Project Summary
Research suggests that the U.S. wastes billions each year on defensive medicine – unnecessary procedures and
treatment that add no clinical value—with recent estimates suggesting that defensive medicine might account
for 8-20% of Medicare spending and over 1/3 of overall hospital spending. Much of the “waste” occurs in
hospital settings (e.g. low-value imaging and testing, unnecessary hospitalizations) where 85% of inpatient
stays and 53% of emergency department (ED) visits are among adults age 45 and older. Although the fear of
medical malpractice lawsuits may help prevent medical errors and improve patient safety, it may also result in
over-utilization and higher healthcare costs. In an effort to curb the number of non-meritorious lawsuits and
reduce defensive medicine costs, a number of states have enacted tort reforms. Noneconomic damage caps
(limits to the amount awarded for “pain and suffering”), have shown the most promising effects, but evidence is
mixed on whether these caps have changed the probability of being sued or the supply of physicians. For
patients, there appears to be little evidence that caps resulted in changes in quality and mostly evidence of no
effects on utilization and costs, except for certain healthcare settings or patients. We know little about the
effects of a more substantial reform except from a recent study on the military health system. The authors
found a significant effect of liability immunity, but it is unclear the extent to which this effect might hold for the
broader US population, and in particular for older adults who are more likely than younger patients to be
medically complex, have multiple chronic conditions, and need inpatient care, a setting where 85% of U.S.

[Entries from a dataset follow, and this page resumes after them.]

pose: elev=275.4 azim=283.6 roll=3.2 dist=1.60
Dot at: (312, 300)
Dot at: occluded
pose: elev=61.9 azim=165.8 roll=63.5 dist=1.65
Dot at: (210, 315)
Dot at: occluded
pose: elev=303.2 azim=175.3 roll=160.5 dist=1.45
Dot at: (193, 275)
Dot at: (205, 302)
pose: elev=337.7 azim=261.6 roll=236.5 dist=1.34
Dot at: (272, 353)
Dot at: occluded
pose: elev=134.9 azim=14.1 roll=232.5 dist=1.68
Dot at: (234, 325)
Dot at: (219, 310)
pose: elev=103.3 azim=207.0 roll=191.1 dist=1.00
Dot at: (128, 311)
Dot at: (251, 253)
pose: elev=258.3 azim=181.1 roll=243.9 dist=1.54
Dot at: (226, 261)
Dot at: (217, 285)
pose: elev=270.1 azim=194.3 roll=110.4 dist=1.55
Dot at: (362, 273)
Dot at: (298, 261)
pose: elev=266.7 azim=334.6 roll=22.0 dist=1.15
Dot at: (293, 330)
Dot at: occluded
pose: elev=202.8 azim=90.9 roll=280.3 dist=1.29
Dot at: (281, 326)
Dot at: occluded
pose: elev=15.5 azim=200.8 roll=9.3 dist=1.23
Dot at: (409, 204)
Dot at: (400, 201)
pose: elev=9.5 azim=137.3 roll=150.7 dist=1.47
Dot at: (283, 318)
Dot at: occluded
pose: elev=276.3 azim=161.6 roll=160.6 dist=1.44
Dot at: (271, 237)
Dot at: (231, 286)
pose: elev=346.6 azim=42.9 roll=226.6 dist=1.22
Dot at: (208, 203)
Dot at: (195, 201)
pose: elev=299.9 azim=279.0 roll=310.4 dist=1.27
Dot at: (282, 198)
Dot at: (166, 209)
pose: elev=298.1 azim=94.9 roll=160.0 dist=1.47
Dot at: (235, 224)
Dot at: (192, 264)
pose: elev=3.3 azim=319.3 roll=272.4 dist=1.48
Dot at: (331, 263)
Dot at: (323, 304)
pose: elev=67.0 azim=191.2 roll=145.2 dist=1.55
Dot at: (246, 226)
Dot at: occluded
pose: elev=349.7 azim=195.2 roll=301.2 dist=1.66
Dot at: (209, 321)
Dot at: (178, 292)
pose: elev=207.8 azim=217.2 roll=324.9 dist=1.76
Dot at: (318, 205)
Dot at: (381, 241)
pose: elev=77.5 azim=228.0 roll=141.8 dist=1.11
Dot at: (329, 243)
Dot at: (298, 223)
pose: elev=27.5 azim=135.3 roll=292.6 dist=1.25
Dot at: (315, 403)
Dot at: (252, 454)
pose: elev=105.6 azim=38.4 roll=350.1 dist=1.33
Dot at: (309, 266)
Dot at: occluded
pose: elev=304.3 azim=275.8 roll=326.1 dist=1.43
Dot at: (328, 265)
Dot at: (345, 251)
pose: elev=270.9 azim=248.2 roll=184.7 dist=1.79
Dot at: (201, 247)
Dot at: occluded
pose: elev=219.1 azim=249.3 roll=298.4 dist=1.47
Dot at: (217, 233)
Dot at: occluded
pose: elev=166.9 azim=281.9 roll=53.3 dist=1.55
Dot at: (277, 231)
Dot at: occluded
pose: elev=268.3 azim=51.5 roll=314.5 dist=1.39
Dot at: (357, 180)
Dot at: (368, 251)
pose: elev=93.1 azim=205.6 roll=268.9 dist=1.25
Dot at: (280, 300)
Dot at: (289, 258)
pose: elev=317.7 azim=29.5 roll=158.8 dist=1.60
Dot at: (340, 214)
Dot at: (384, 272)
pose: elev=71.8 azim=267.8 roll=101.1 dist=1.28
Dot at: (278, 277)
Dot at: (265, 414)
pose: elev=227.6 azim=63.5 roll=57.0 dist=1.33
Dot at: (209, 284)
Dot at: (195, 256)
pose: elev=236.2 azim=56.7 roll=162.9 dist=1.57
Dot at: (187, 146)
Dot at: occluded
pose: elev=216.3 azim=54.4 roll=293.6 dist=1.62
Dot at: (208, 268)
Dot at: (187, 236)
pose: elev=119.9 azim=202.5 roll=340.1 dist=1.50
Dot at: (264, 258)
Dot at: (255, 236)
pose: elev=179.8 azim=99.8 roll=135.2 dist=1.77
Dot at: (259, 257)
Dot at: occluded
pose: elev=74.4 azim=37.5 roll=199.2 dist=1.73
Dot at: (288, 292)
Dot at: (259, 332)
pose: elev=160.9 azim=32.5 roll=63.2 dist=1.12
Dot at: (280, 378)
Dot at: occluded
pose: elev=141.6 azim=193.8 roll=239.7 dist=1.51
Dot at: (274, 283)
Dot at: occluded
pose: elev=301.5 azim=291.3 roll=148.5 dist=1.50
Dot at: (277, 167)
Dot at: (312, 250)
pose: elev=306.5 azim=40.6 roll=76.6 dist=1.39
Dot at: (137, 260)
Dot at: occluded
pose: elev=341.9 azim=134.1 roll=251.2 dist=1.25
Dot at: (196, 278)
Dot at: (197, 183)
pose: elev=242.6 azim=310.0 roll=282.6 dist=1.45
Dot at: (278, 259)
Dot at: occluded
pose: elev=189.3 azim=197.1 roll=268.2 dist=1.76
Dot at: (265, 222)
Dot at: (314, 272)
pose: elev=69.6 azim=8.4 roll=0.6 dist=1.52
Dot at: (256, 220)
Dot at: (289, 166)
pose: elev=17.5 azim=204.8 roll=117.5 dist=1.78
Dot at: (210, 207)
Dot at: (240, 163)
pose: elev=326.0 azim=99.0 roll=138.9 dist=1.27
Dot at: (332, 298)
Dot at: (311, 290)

defensive medicine costs occur. The overall objective of this R03 is to use a natural experimental design to
determine the causal effect of liability immunity on inpatient care and expenditures in the civilian health
industry. In 2011, the Florida legislature extended the state's sovereign immunity to cover non-profit university
teaching hospitals, eliminating personal liability for physicians practicing in six large hospitals accounting for
roughly 10% of the state's hospital caseload. Sovereign immunity, in contrast to damage caps or other reforms
that modify payment amounts, serves as a legal bar to lawsuits. Using individual-level hospital inpatient
discharge and emergency department data covering all patients in Florida over a 10-year period, we will use a
regression-adjusted difference-in-differences strategy to compare changes in defensive practice, quality, and
charges in hospitals granted immunity to other large hospitals in Florida following the law change. We can also
test for mediating factors, including the type of service (e.g. emergency department) and patient characteristics
(e.g. age, diagnosis). Based on preliminary findings in the military health system, we hypothesize that liability
immunity will reduce the incidence of defensive medicine and quality of care. Our findings have significant
potential to inform malpractice reform efforts to address defensive practice to ensure efficiency in healthcare.